» Obiettivo 1
Elenca tutti gli atti normativi citati nel testo sull'etichettatura delle carni, indicando ciascuno una sola volta.

» Testo fornito

┌──

I) Etichettatura delle carni, quali ingredienti.
Con la circolare n. 165 del 31 marzo 2000 furono dettate regole dettagliate
circa l'applicazione dell'art. 8 del decreto legislativo n. 109/1992.
La direttiva 101/2001/CE attuata con l'art. 15 del decreto legislativo 23
giugno 2003, n. 181, ha posto altri problemi connessi con la definizione di
carne. Si ritiene pertanto utile, dopo una attenta disamina dei diversi aspetti
relativi ai prodotti più significativi esistenti sul mercato, fornire taluni
chiarimenti al riguardo.
La norma in parola si applica a tutti i prodotti alimentari contenenti carne,
in quanto ingrediente, siano essi preconfezionati o meno. Essa non si applica
alle carni commercializzate tal quali.
Per carne si intende la carne muscolare scheletrica dell'animale compresa la
quantità massima di grasso e di tessuto connettivo prescritti, naturalmente aderenti
alle masse muscolari scheletriche. Le carni di qualsiasi specie vanno designate
col nome specifico previsto dalla normativa comunitaria o, in mancanza, da usi
e consuetudini nazionali. In luogo del nome specifico può essere usato il nome
della categoria: «carne di" seguito dal nome della specie.
Di conseguenza non è più consentito utilizzare, come in passato, il solo
termine relativo alla specie, quale «bovino", «suino", essendo stato
soppresso il comma 10 dell'art. 5 del decreto n. 109/1992.

└──

» Contenuto dei dati
┌──

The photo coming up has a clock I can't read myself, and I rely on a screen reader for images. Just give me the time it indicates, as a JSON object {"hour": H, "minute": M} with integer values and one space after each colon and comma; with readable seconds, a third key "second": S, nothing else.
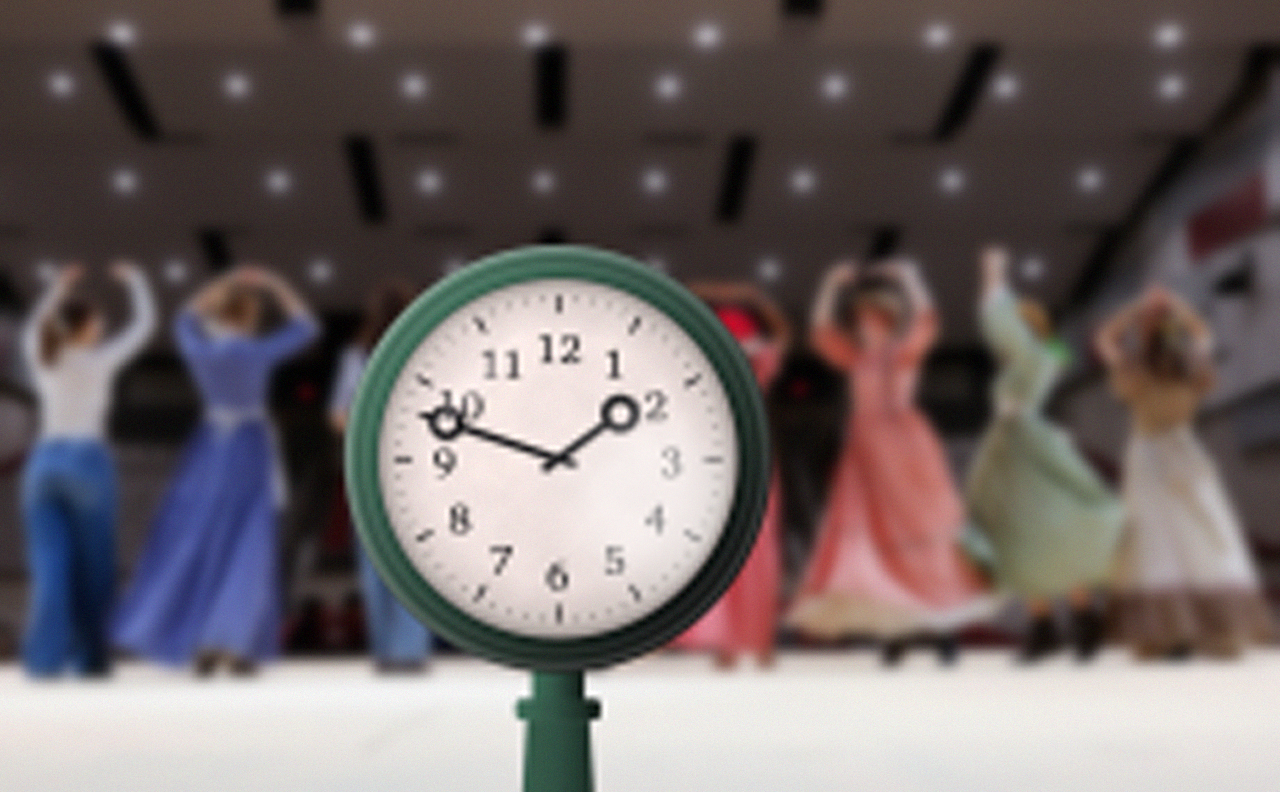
{"hour": 1, "minute": 48}
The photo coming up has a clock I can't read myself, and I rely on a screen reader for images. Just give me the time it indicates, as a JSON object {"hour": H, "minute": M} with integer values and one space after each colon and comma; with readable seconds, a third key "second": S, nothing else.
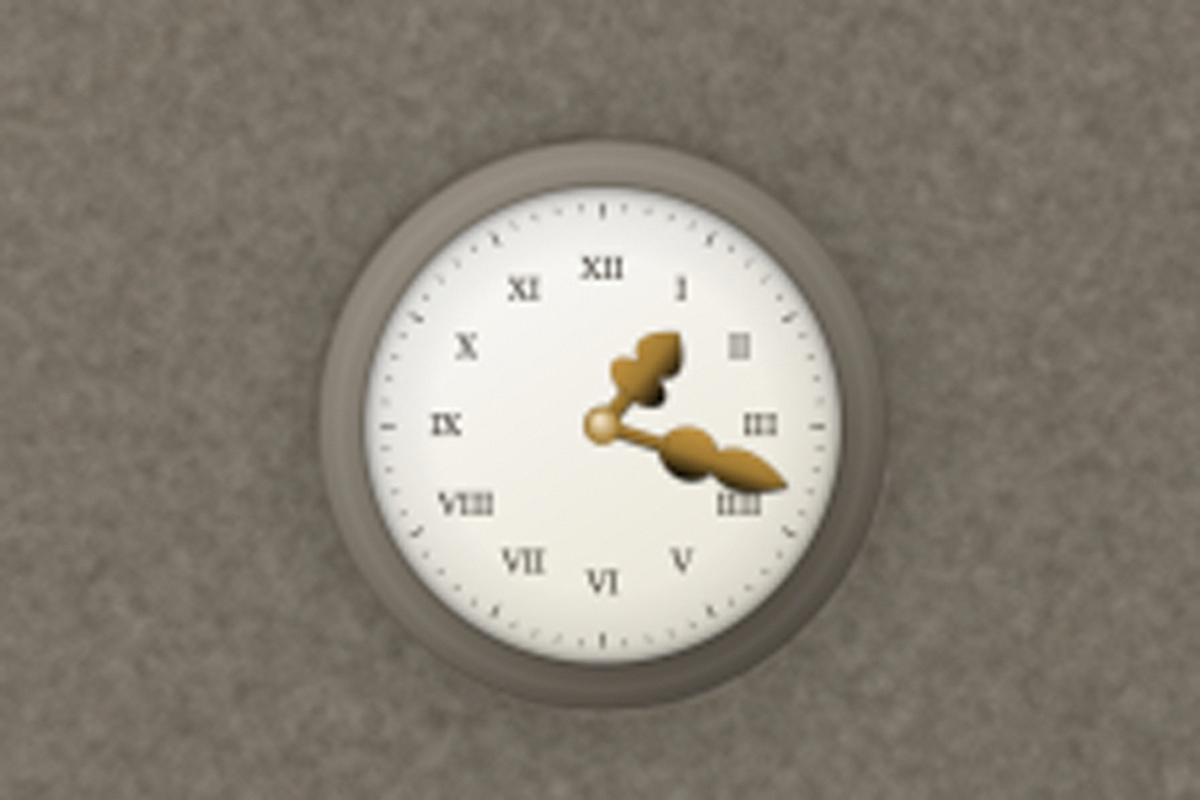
{"hour": 1, "minute": 18}
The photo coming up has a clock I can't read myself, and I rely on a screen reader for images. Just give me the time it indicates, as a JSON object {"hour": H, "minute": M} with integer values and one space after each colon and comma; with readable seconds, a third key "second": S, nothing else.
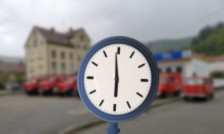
{"hour": 5, "minute": 59}
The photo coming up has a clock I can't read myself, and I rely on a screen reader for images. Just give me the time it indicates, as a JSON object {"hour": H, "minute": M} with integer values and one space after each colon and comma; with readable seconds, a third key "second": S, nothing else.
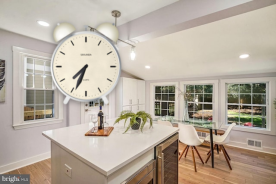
{"hour": 7, "minute": 34}
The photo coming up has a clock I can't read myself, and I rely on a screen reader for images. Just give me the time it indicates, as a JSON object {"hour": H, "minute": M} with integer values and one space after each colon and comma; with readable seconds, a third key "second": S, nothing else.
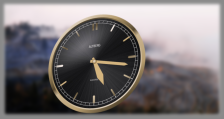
{"hour": 5, "minute": 17}
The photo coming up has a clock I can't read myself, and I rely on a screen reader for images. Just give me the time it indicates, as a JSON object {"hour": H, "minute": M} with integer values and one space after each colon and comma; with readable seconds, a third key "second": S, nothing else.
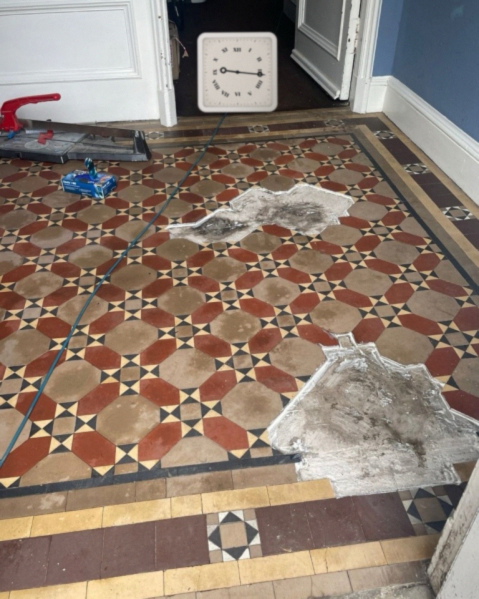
{"hour": 9, "minute": 16}
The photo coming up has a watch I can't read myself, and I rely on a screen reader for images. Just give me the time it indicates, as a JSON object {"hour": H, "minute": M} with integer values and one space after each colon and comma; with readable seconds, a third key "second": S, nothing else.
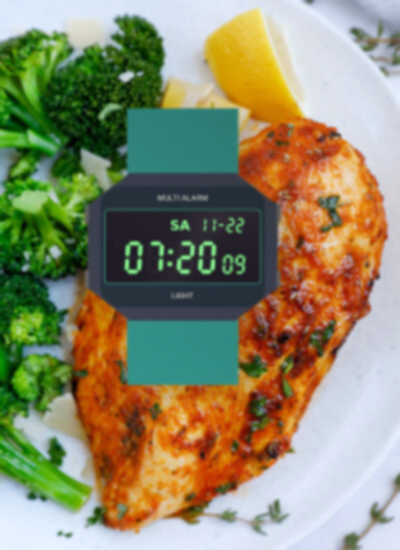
{"hour": 7, "minute": 20, "second": 9}
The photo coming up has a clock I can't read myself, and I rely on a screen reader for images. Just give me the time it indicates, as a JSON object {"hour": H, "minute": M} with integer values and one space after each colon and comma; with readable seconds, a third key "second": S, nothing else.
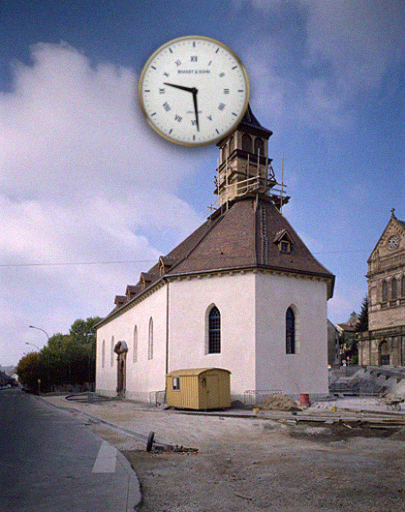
{"hour": 9, "minute": 29}
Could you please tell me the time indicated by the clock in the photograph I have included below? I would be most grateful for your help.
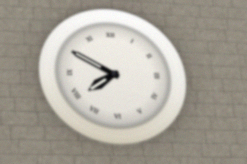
7:50
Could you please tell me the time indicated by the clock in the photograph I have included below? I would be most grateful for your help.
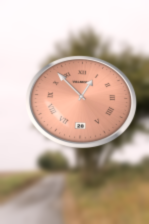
12:53
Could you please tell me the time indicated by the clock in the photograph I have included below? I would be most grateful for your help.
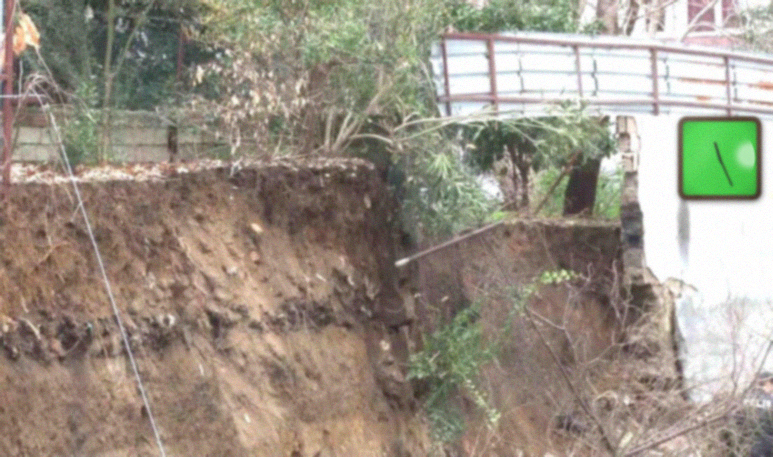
11:26
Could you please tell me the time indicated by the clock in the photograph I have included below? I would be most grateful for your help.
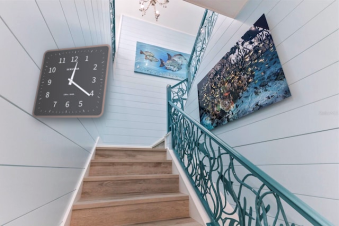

└──

» Obiettivo 2
Conta le righe delle voci in cui compare la parola "watch", distinguendo tra maiuscole e minuscole, e scrivi soltanto il numero.

» Risposta corretta 1
- circolare n. 165 del 31 marzo 2000
- decreto legislativo n. 109/1992
- direttiva 101/2001/CE
- decreto legislativo 23 giugno 2003, n. 181

» Risposta corretta 2
1